King Charles was right in a sense—the central cathedral is weirdly incongruous next to the elegant simplicity of the rest of the interior. But luckily, much of the original Islamic décor remains intact. And it’s a good thing, too, because it’s beautiful. Stone arches striped thickly with red repeat from one end of the vast interior to the other. If you stand at one corner and look toward the other, you can see the arches echoing each other again and again into the distance, in homage to eternity.
I was reminded of those echoing arches when I read the epigraph to Charlotte Pence’s poem, “Architecture of the Veil,” from her book Many Small Fires, published by Black Lawrence Press in 2015. Here’s the epigraph:
Islamic architecture often adorns the interior spaces as opposed to the exterior spaces. Commonly known as the architecture of the veil, this style alludes to the nature of the infinite.
– R.E. Souser
Charlotte Pence echoes eternity in this poem as well, in the way she depicts the melee of life in Jakarta, Indonesia, and the way the poem’s speaker seems to wonder and even yearn for access to the holy mystery each of us carries within. Charlotte Pence lives in Charleston, Illinois, and teaches at Eastern Illinois University. Here's her poem, “Architecture of the Veil.”
Leaning over the low wall around our hotel roof, we are fooled
into thinking Jakarta below might be understood by echo,
by prayer calls, car horns, hot spoons scraping woks of nasi goreng.
Or by gazing down on pishtaqs, minarets, cannons fashioned
into fountains. All afternoon, the faithful go on being faithful.
The faithless, faithless. Each chasing piety with sugar and sticks.
Green-flanked smog shifts directions, sweeps the clouds
into crumbs, into evening, into this thing called the infinite.
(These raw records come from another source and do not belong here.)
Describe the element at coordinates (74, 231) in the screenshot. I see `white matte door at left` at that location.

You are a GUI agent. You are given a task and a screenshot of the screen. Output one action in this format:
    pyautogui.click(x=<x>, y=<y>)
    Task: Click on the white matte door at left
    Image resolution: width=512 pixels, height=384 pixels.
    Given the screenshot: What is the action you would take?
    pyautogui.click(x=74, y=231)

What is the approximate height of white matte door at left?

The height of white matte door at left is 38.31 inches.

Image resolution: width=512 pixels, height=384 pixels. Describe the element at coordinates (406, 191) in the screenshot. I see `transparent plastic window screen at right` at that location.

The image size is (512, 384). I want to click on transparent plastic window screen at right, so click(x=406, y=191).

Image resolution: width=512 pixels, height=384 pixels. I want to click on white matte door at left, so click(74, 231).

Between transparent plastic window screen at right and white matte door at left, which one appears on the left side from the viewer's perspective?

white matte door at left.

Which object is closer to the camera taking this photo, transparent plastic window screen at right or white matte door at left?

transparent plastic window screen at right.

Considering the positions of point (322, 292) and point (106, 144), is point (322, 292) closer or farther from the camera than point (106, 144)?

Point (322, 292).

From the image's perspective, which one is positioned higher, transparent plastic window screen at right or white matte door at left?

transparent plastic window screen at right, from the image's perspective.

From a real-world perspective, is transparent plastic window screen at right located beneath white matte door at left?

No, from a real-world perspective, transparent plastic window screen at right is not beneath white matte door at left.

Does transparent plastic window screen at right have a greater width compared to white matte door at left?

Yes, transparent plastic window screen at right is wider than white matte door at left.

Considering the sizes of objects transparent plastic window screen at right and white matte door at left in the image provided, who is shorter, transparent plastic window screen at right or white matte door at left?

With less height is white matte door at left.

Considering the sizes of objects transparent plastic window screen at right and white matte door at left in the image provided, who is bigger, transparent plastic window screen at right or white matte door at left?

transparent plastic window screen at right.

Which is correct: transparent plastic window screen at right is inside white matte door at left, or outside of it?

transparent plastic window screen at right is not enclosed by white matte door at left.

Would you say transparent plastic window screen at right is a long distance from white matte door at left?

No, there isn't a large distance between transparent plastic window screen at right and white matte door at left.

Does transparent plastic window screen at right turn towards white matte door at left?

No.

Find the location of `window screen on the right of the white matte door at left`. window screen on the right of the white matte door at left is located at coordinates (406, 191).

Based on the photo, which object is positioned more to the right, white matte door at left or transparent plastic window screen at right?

The architecture here secludes its beauty to inner spaces,
to what cannot be seen from the street where a costumed
macaque flees under a soup stall, his frustration blooming
into soapsuds rushing the gutter. A walker passes by adding
a spoonful of blood to her thickening placenta; a beggar
irritates his toothache into stone. And the mosaics repeat
and spin their cobalt patterns until the moon quivers one day
forward—and no one notices except that two mangoes rot
while green on the tree. All the while, the prophets’ daughters
strut by in their highest heels, poking the sun back
into the pieces it really is. This brokenness, we suspect,
is true about our own selves, despite the fluid strides we make
from city block to city block. We walk among sweet sulfur,
wondering what we cannot see, wondering which feast or fast
is behind which house’s wall. In each of us, a stray dog forgets
to ask for home; a pack of roving hounds guards the door.